Compito breve -
Cita alla lettera tutte le righe dei dati, senza includere le immagini.

:: Dati forniti

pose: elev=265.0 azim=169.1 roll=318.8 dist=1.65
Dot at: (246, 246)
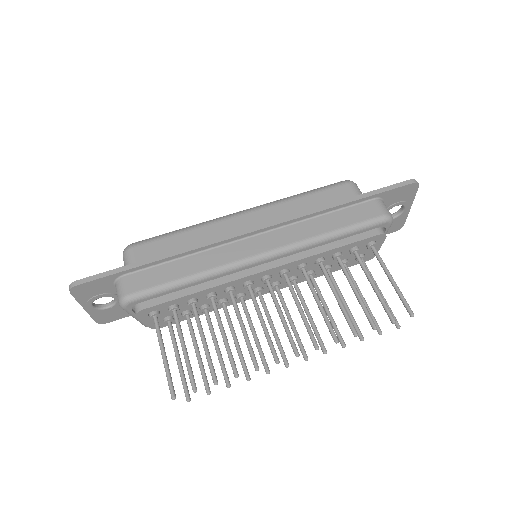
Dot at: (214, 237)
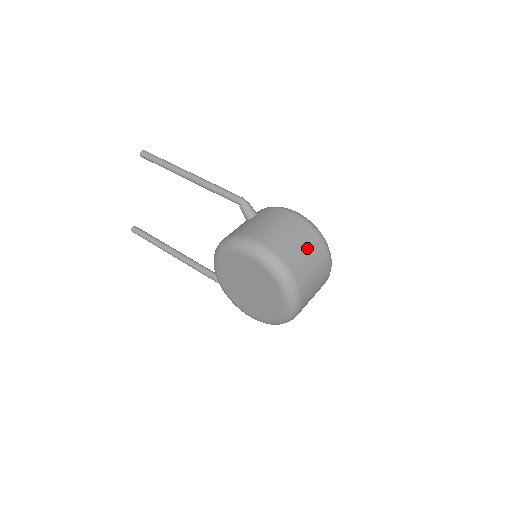
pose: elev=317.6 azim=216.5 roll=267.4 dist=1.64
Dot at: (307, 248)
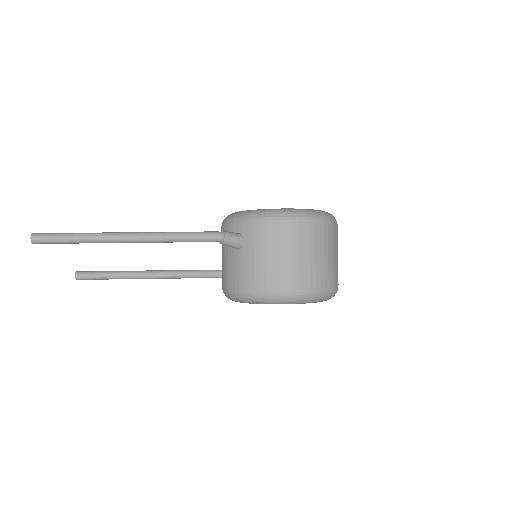
Dot at: (324, 250)
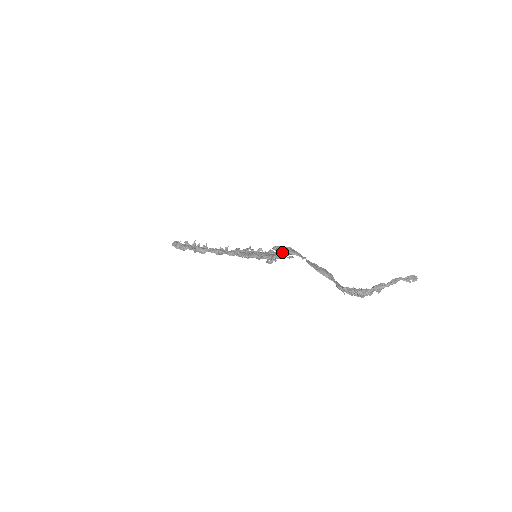
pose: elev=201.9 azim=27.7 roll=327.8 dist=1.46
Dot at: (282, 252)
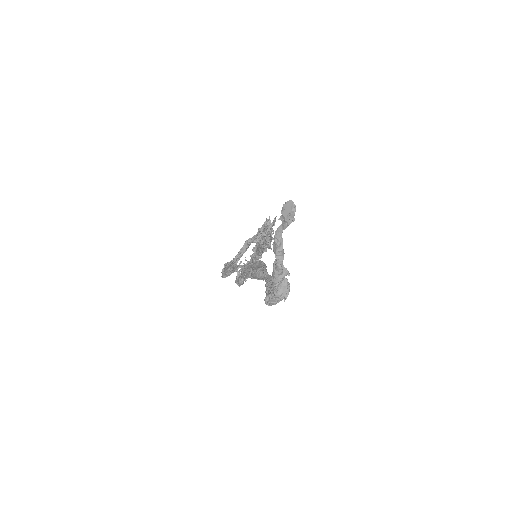
Dot at: occluded
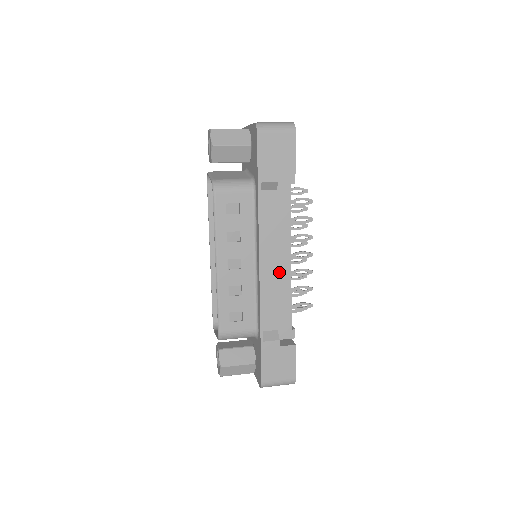
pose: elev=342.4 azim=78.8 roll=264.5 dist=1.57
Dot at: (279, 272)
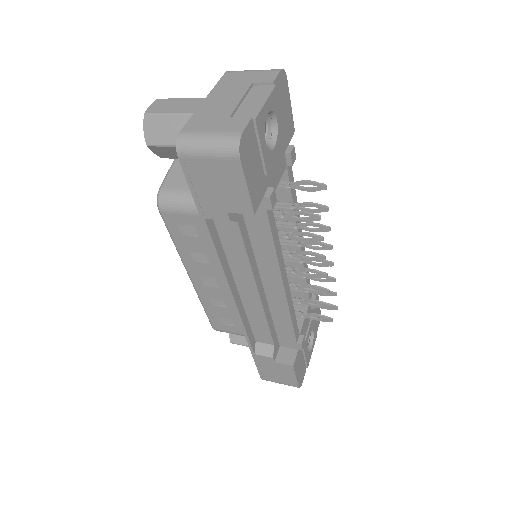
Dot at: (270, 295)
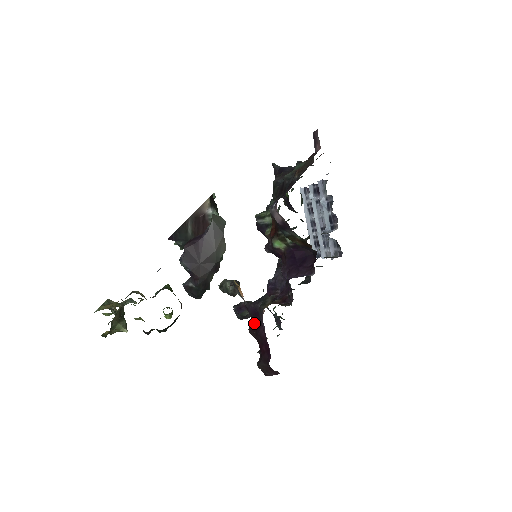
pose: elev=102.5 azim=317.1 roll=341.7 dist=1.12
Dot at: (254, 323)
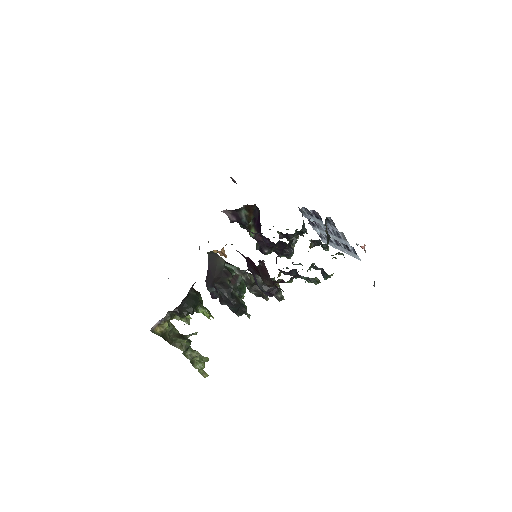
Dot at: occluded
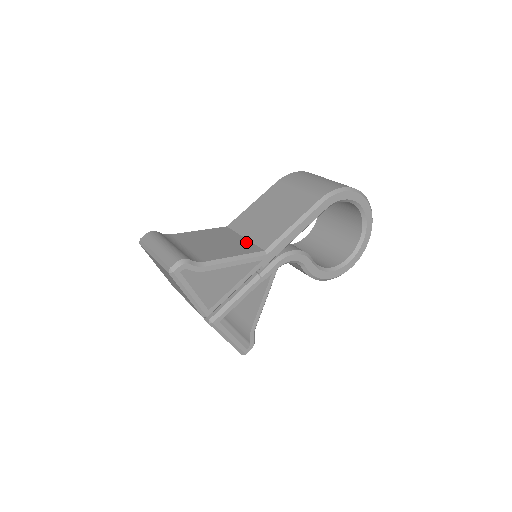
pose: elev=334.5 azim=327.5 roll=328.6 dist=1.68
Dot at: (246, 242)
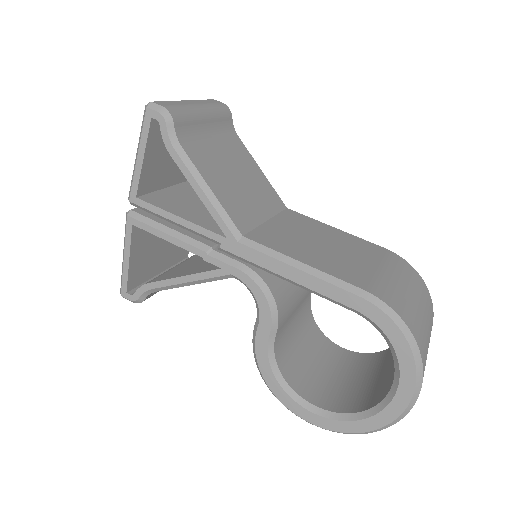
Dot at: (256, 218)
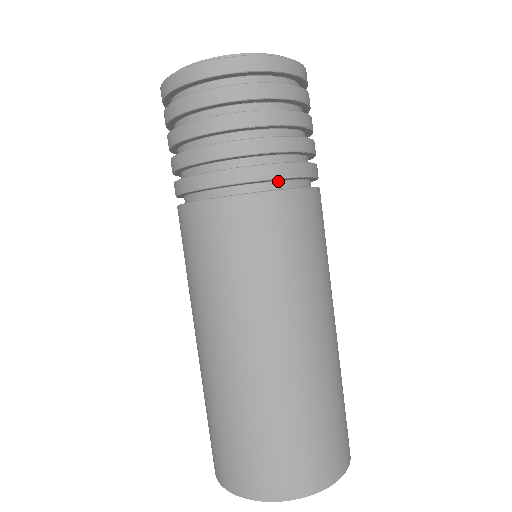
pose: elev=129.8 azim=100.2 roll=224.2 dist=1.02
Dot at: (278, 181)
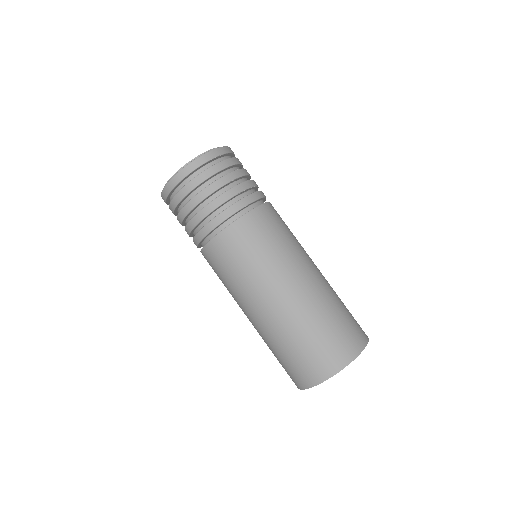
Dot at: (253, 204)
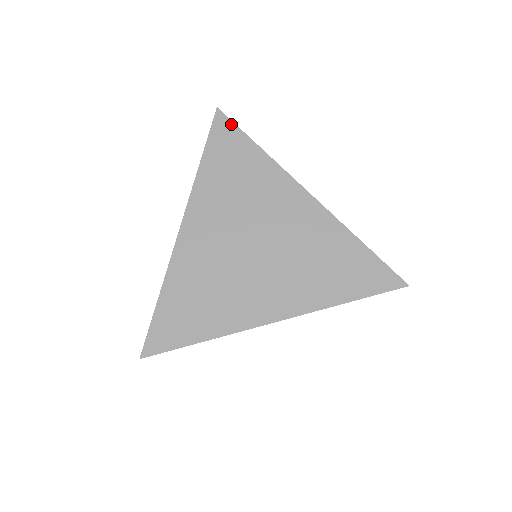
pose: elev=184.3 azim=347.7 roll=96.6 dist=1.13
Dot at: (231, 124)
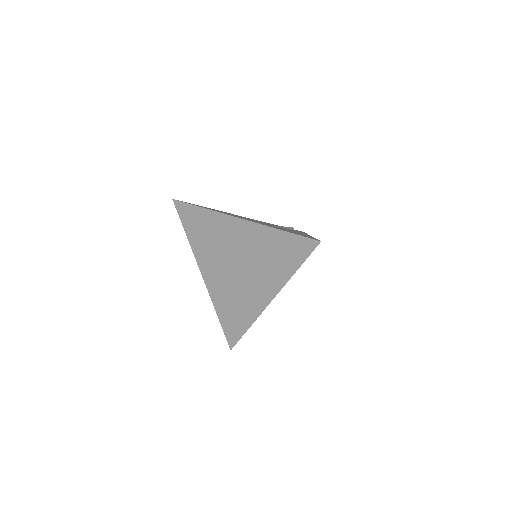
Dot at: (183, 204)
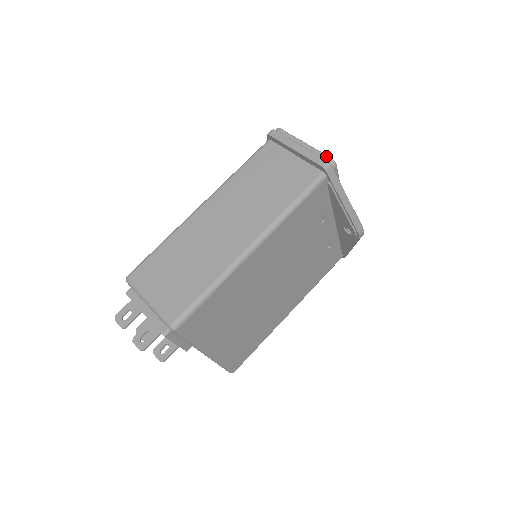
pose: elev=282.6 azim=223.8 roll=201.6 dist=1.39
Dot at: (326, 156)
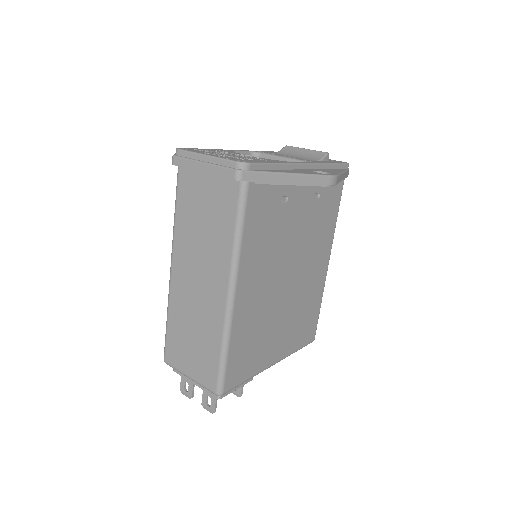
Dot at: (232, 163)
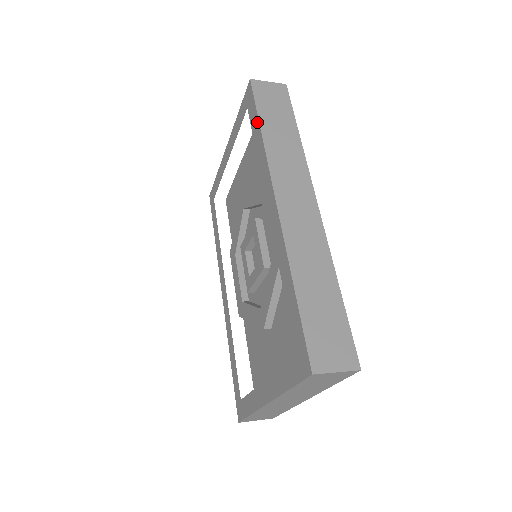
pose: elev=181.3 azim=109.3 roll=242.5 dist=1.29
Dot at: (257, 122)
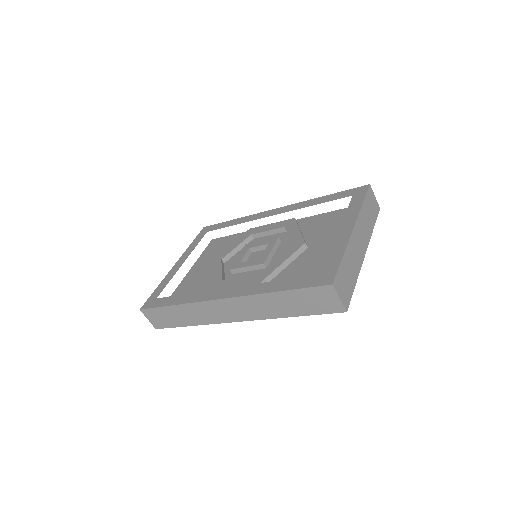
Dot at: (228, 222)
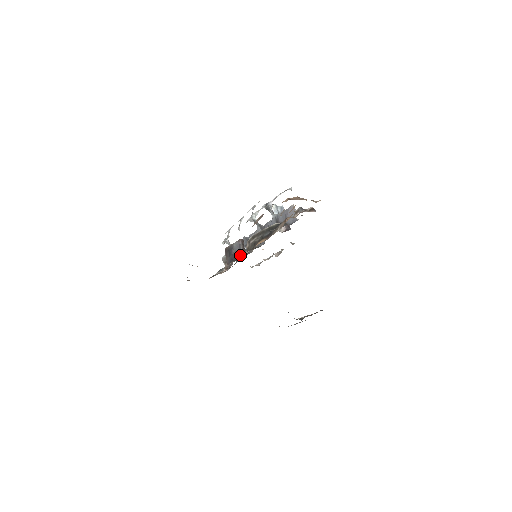
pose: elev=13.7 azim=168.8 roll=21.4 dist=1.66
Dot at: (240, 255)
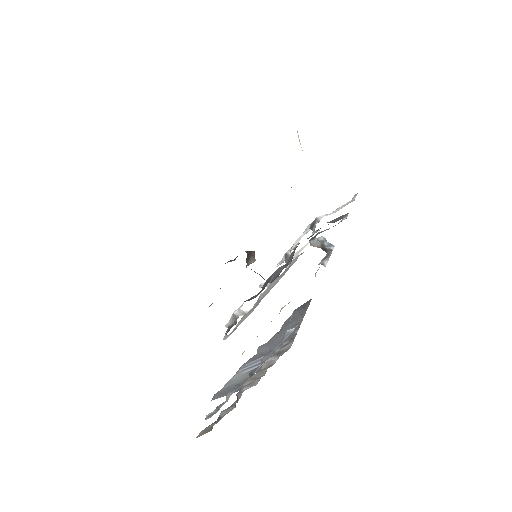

::::

Soluzione esercizio -
pose: elev=265.0 azim=169.1 roll=318.8 dist=1.65
Dot at: (246, 246)
Dot at: (214, 237)
pose: elev=317.6 azim=216.5 roll=267.4 dist=1.64
Dot at: (307, 248)
Dot at: (324, 250)
pose: elev=201.9 azim=27.7 roll=327.8 dist=1.46
Dot at: (282, 252)
Dot at: occluded
pose: elev=342.4 azim=78.8 roll=264.5 dist=1.57
Dot at: (279, 272)
Dot at: (270, 295)
pose: elev=102.5 azim=317.1 roll=341.7 dist=1.12
Dot at: (254, 323)
Dot at: occluded
pose: elev=334.5 azim=327.5 roll=328.6 dist=1.68
Dot at: (246, 242)
Dot at: (256, 218)
pose: elev=129.8 azim=100.2 roll=224.2 dist=1.02
Dot at: (278, 181)
Dot at: (253, 204)
pose: elev=184.3 azim=347.7 roll=96.6 dist=1.13
Dot at: (231, 124)
Dot at: (183, 204)
pose: elev=282.6 azim=223.8 roll=201.6 dist=1.39
Dot at: (326, 156)
Dot at: (232, 163)
pose: elev=181.3 azim=109.3 roll=242.5 dist=1.29
Dot at: (257, 122)
Dot at: (228, 222)
pose: elev=13.7 azim=168.8 roll=21.4 dist=1.66
Dot at: (240, 255)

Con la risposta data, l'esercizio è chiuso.